This appeal consists of a nested set of contentions turning on an initial determination as to whether appellant's offense under section 10851 must be considered a theft offense. If so, appellant raises issues related to prohibitions on dual convictions and requests reduction of his crime pursuant to Proposition 47. If not, appellant partially concedes he can be properly found to have committed both offenses but argues his receiving property conviction must be reduced to a misdemeanor under Proposition 47. He further contends that equal protection concerns require both offenses to be treated as misdemeanors under Proposition 47. We therefore begin by considering the nature of appellant's offense under section 10851. The Court's Ruling Can Properly Stand Under a Driving Offense Theory

Section 10851 has long been recognized as a difficult statute to administer, containing two distinct offenses covering both vehicle theft and the concept of joyriding. Due to the need to classify the nature of one's conviction under section 10851 under other statutory provisions, a large body of case law has developed regarding how to understand such convictions. Briefly, these convictions can be viewed as either theft offenses or driving offenses. Relying mostly on statements by the People and the juvenile court, appellant argues his conviction must be viewed as a theft offense because the People charged him with theft of a vehicle and receiving a stolen vehicle in the alternative, a step only required in the context of theft offenses. Although the People did state the offenses were charged in the alternative, the case law shows that what matters is whether the evidence compels a finding the fact finder convicted on a theft offense theory. Here, the evidence presented to the juvenile court—the fact finder in this instance—was nearly wholly dedicated to a driving offense theory and the trial court's statements during disposition reveal it understood the offense to be like joyriding. Accordingly, we do not agree with appellant's claim he was convicted of a theft offense.

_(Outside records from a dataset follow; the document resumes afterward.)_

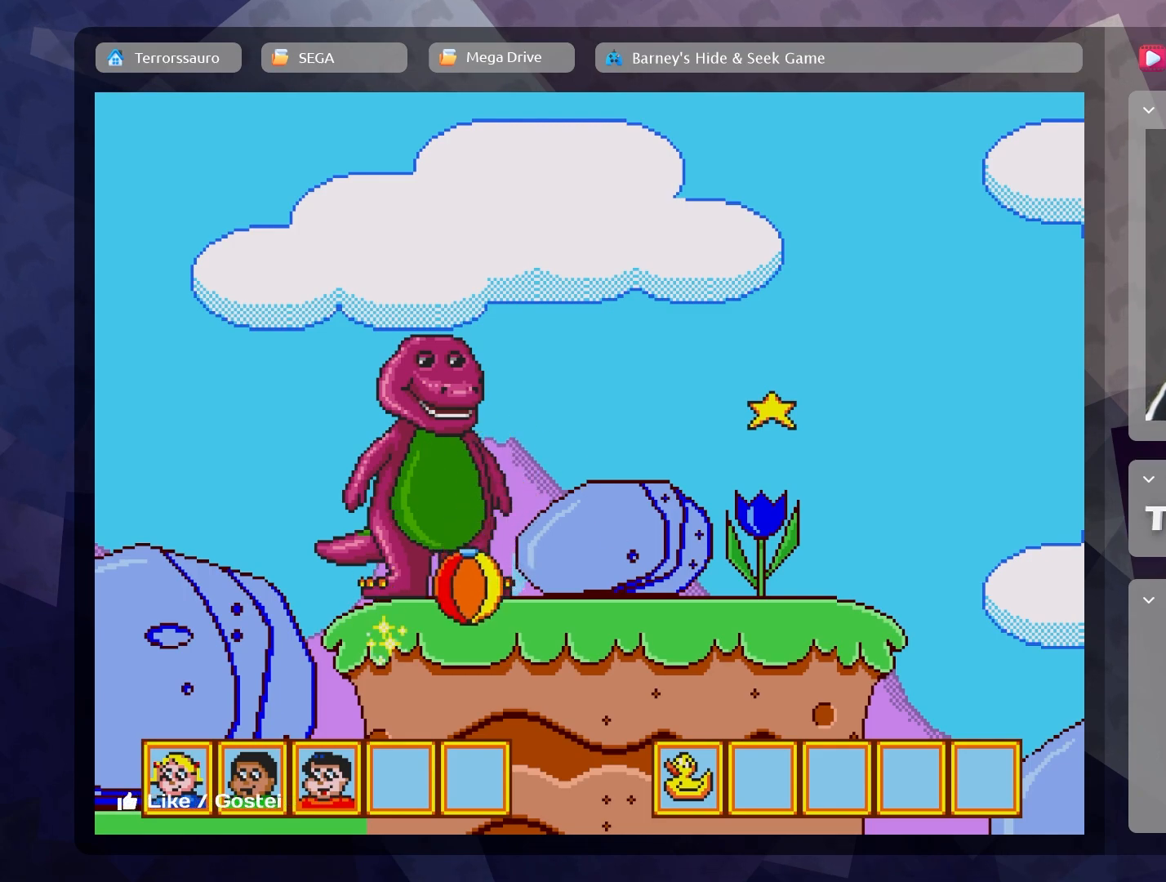
{"buttons": [], "left_stick": "center", "events": []}
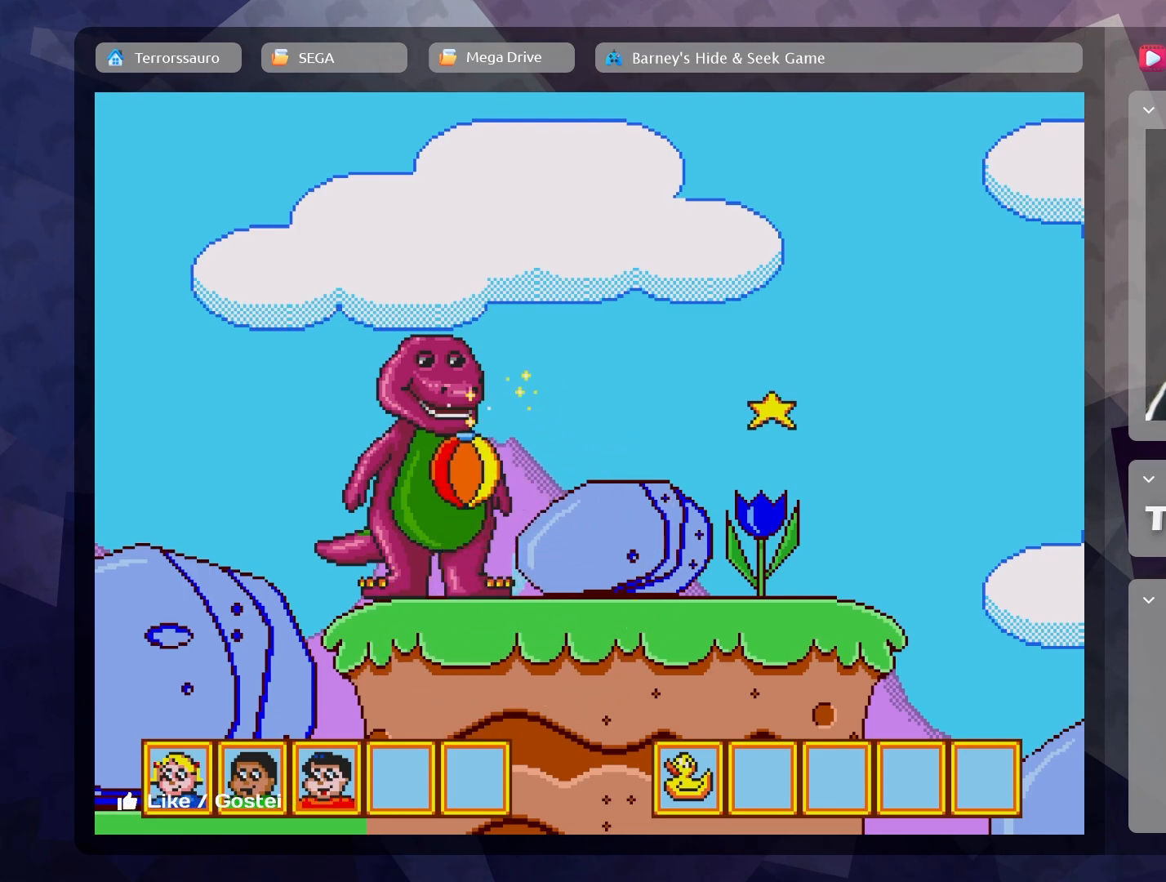
{"buttons": [], "left_stick": "center", "events": []}
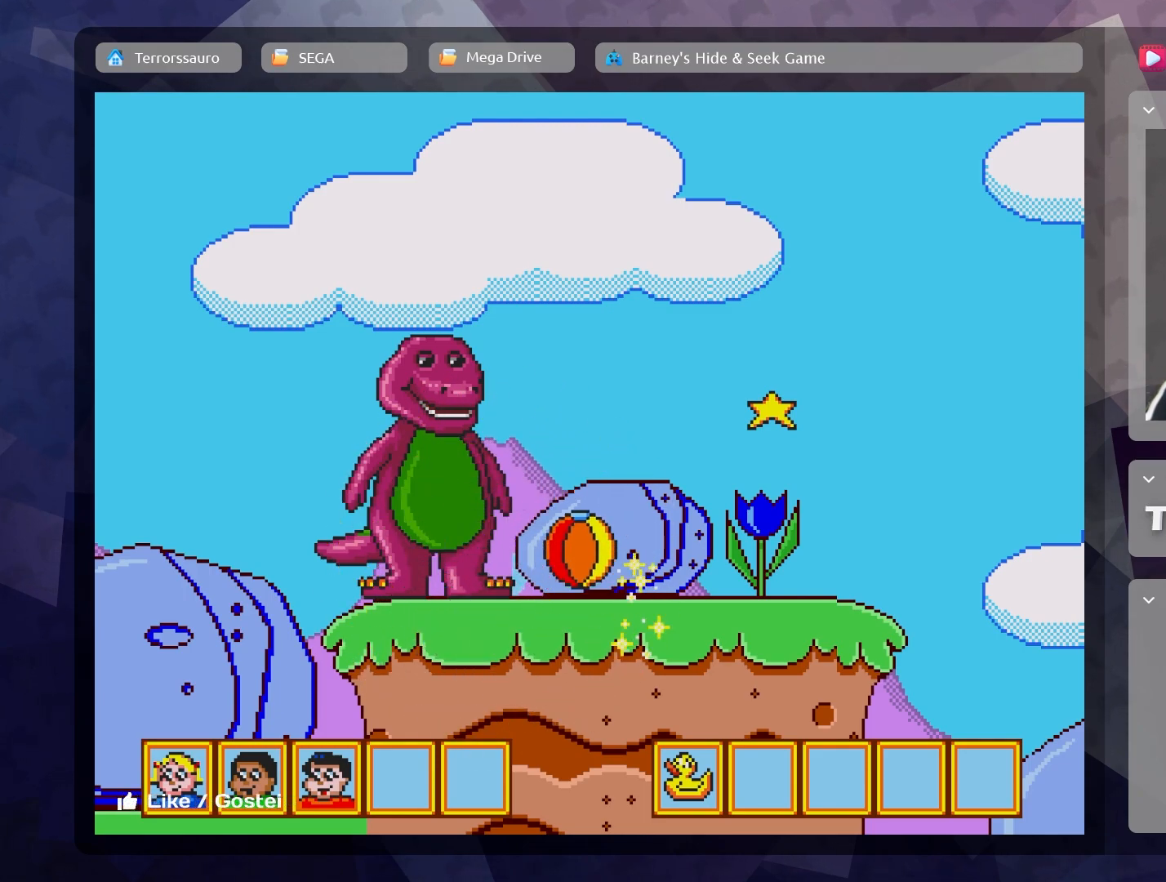
{"buttons": [], "left_stick": "center", "events": []}
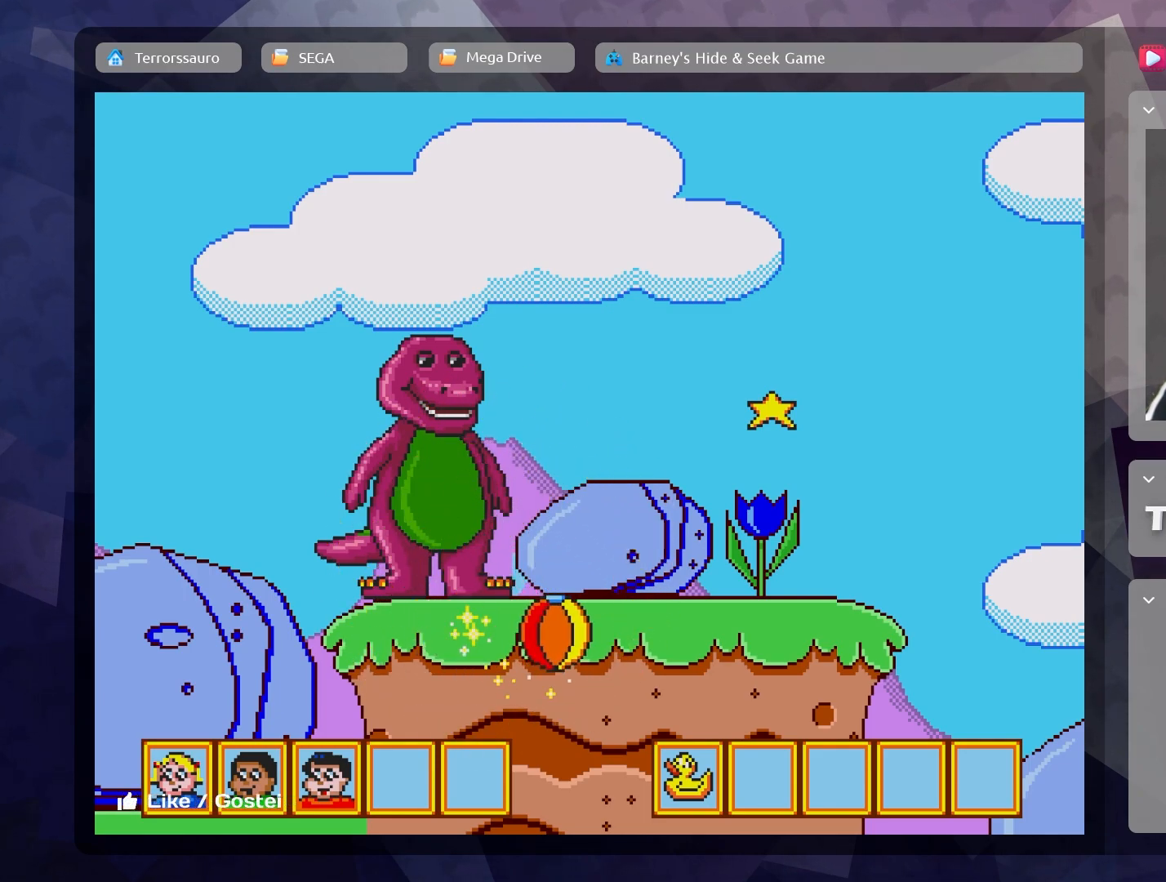
{"buttons": [], "left_stick": "center", "events": []}
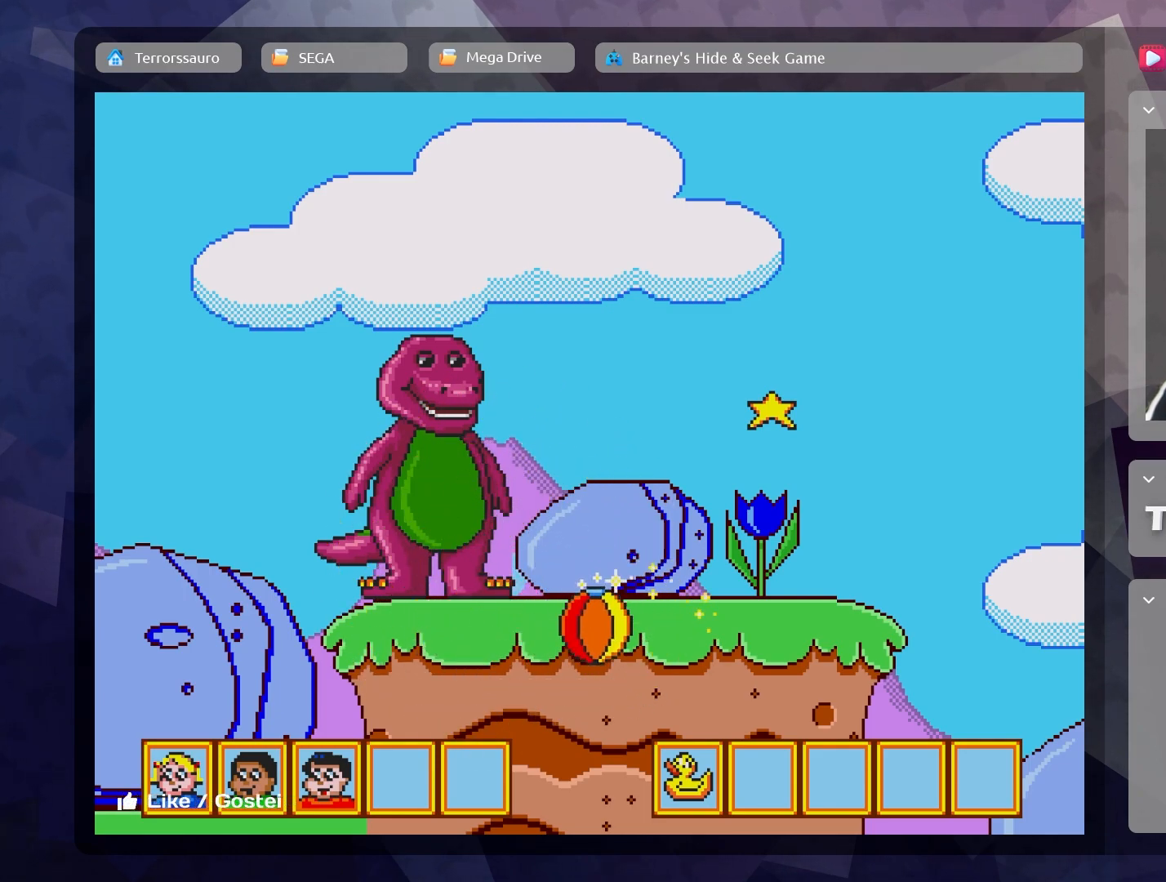
{"buttons": [], "left_stick": "right", "events": [[33, "left_stick", "right"]]}
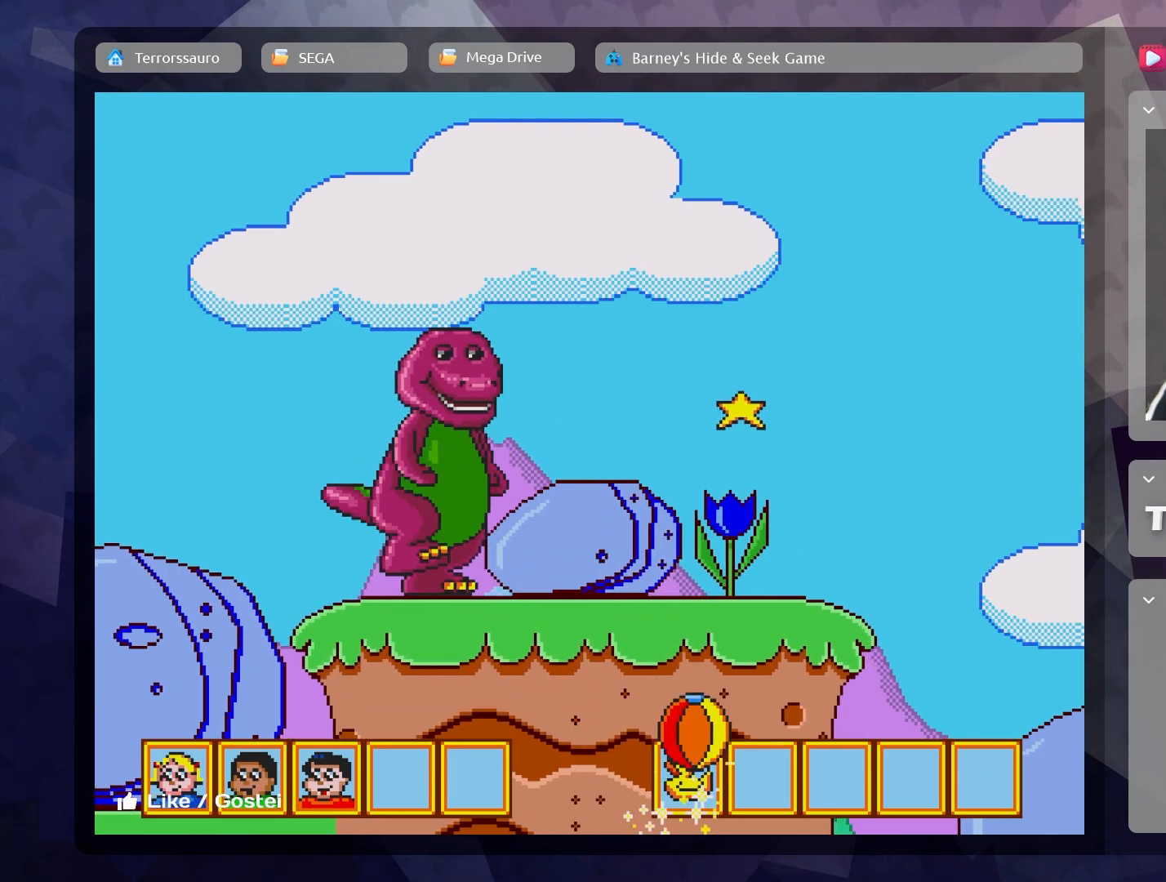
{"buttons": [], "left_stick": "right", "events": []}
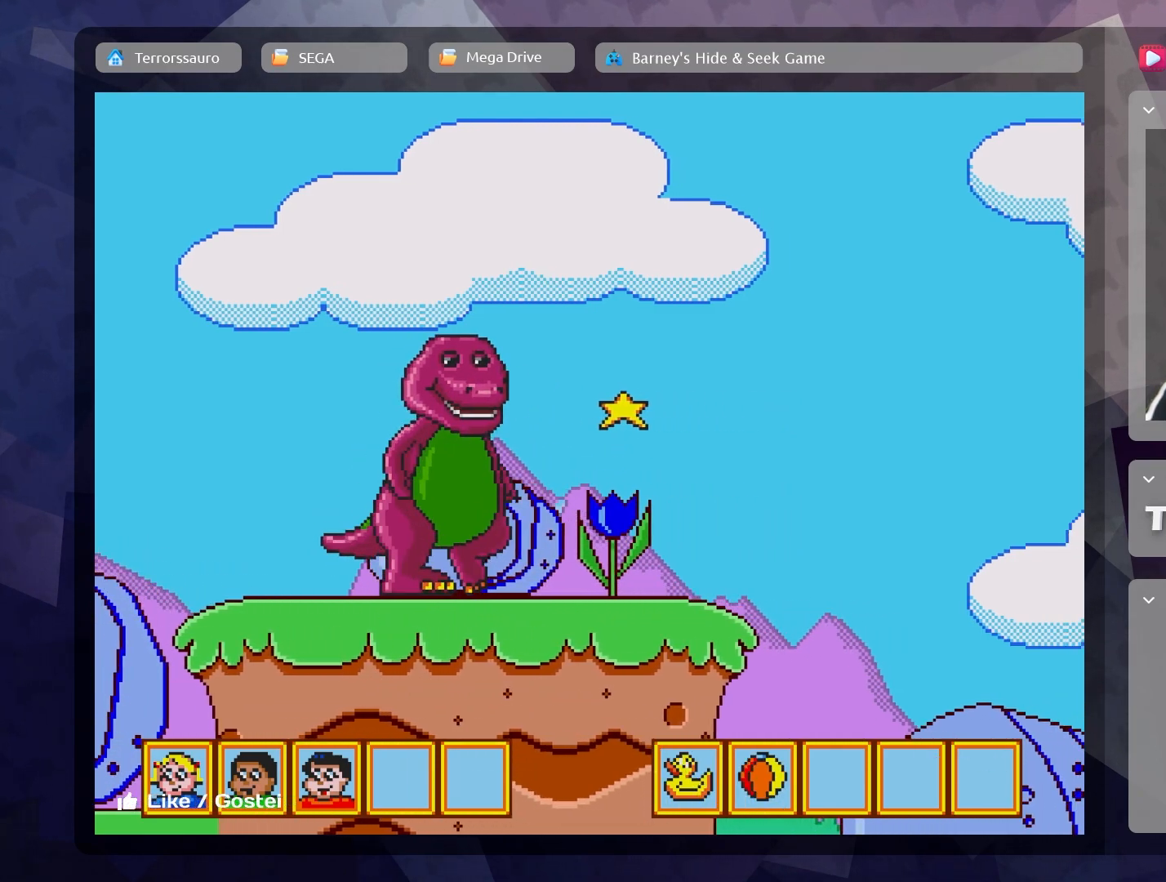
{"buttons": [], "left_stick": "center", "events": [[433, "left_stick", "center"]]}
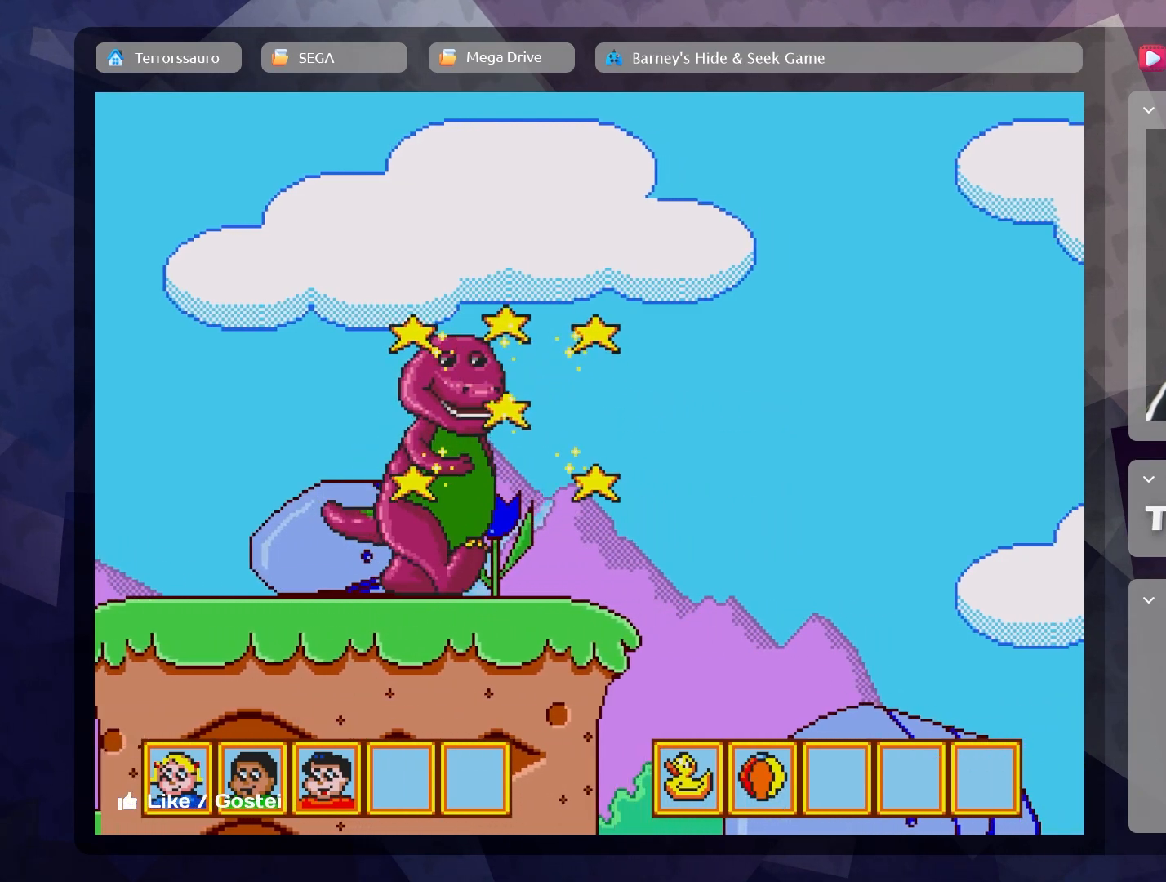
{"buttons": [], "left_stick": "center", "events": []}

Standard of Review and Applicable Law

Under our Supreme Court's precedence, when "the evidence is such that it is not reasonably probable that a properly instructed jury would have found that the defendant took the vehicle but did not engage in any posttheft driving, a reviewing court may construe the Vehicle Code section 10851(a) conviction as a conviction for posttheft driving and on this basis may uphold the conviction ... for receiving the same vehicle as stolen property." (People v. Garza (2005) 35 Cal.4th 866, 872 (Garza).)

The history behind the current rule is well summarized in Garza. (Garza, supra, 35 Cal.4th at pp. 876-878.) However, for our purposes, it can be further summarized with respect to determining the nature of the Vehicle Code conviction as follows. In People v. Jaramillo (1976) 16 Cal.3d 752, 754-755, the court faced a situation where the defendant was found in a stolen car and circumstantial evidence suggested he both stole the vehicle and drove it. The court conceded there was no way to determine the basis by which the defendant was convicted under section 10851, particularly because the jury had been instructed to convict under section 10851 when it believed appellant had also committed grand theft auto but possessed a reasonable doubt as to which offense actually occurred. (Jaramillo, supra, at pp. 757-758.) In this context, the court concluded a receiving stolen property conviction could only stand when the "conviction of the Vehicle Code section is predicated on conduct not constituting a theft of the vehicle involved." (Id. at p. 754.) The court found the receiving stolen property conviction in Jaramillo improper under this logic because the record did "not disclose or suggest what specific findings were made in convicting [the] defendant of a violation of Vehicle Code section 10851 but it nevertheless appear[ed] that the fact finder may have found that the defendant intended to steal the vehicle." (Id. at p. 759, italics omitted.)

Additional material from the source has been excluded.